**TASK**
Each line of data below is to be returned exactly, leaving out any picture.

**DATASET CONTENT**

╭──

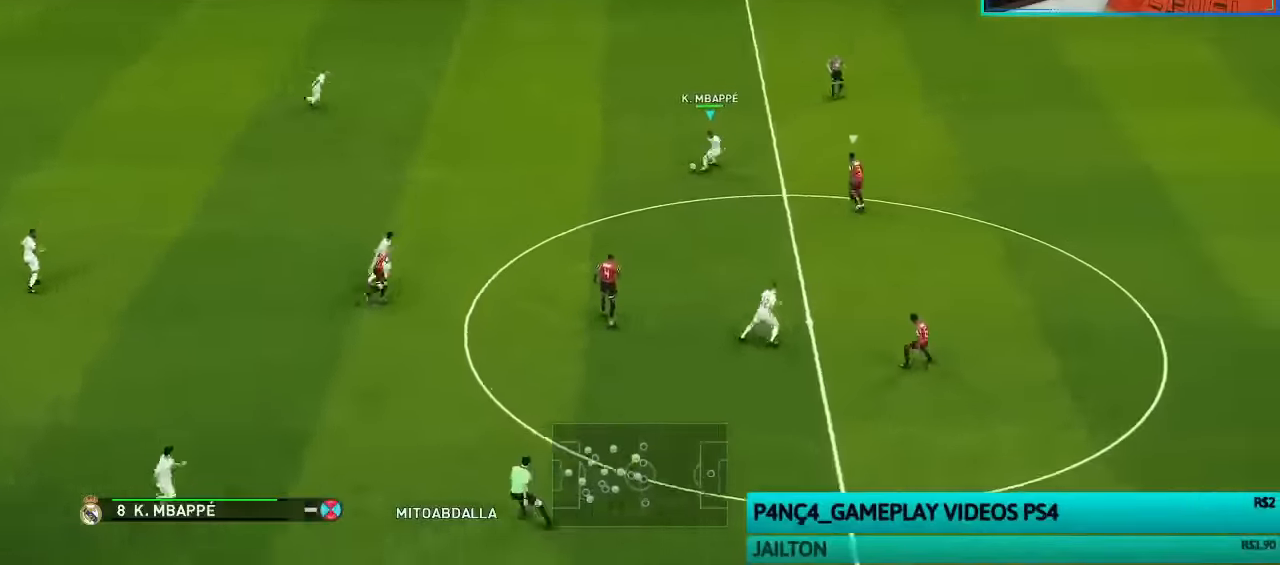
{"buttons": [], "left_stick": "up-right", "right_stick": "center", "events": []}
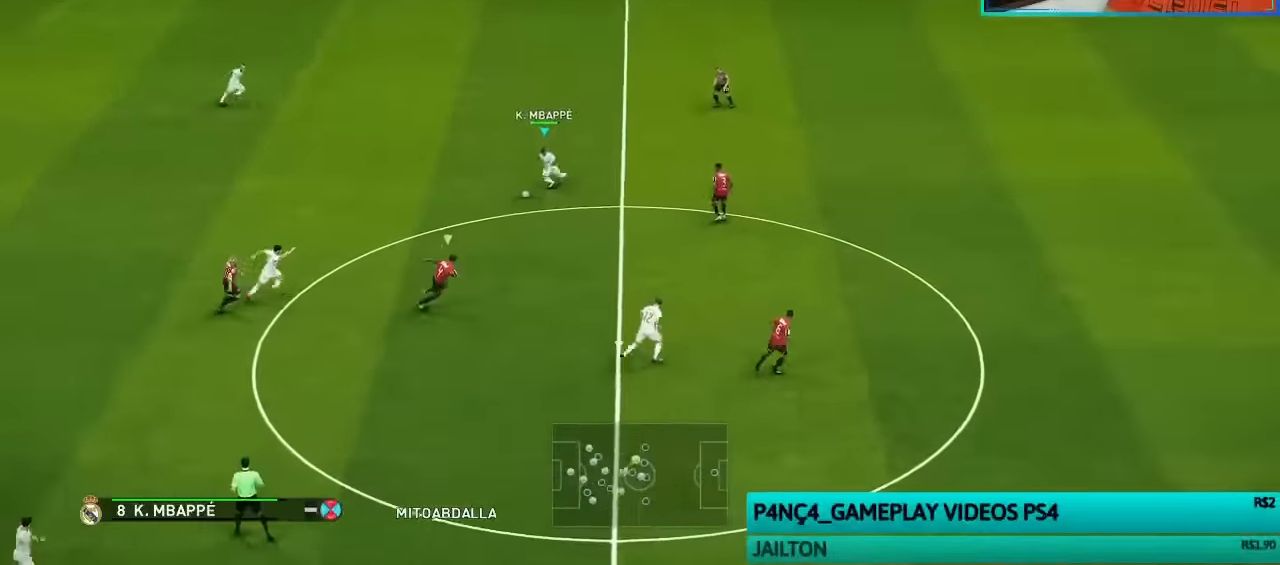
{"buttons": ["R1"], "left_stick": "up-right", "right_stick": "center", "events": [[100, "R1", "down"]]}
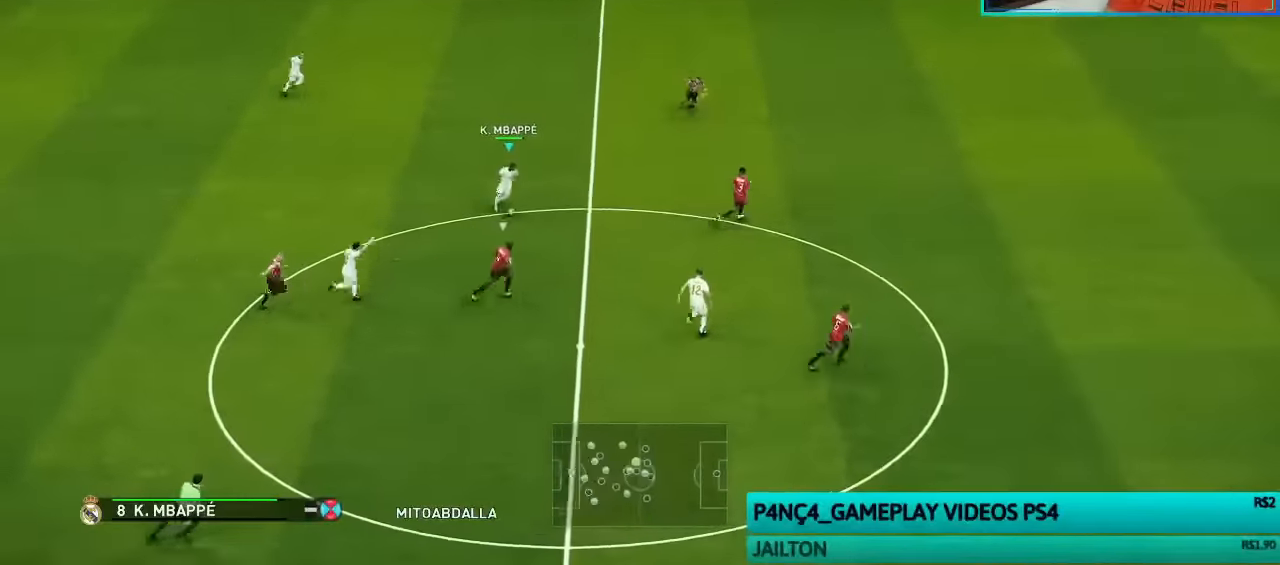
{"buttons": [], "left_stick": "up", "right_stick": "center", "events": [[166, "left_stick", "up"], [400, "R1", "up"]]}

╰──

**FINAL ANSWER**
{"buttons": [], "left_stick": "up-right", "right_stick": "center", "events": []}
{"buttons": ["R1"], "left_stick": "up-right", "right_stick": "center", "events": [[100, "R1", "down"]]}
{"buttons": [], "left_stick": "up", "right_stick": "center", "events": [[166, "left_stick", "up"], [400, "R1", "up"]]}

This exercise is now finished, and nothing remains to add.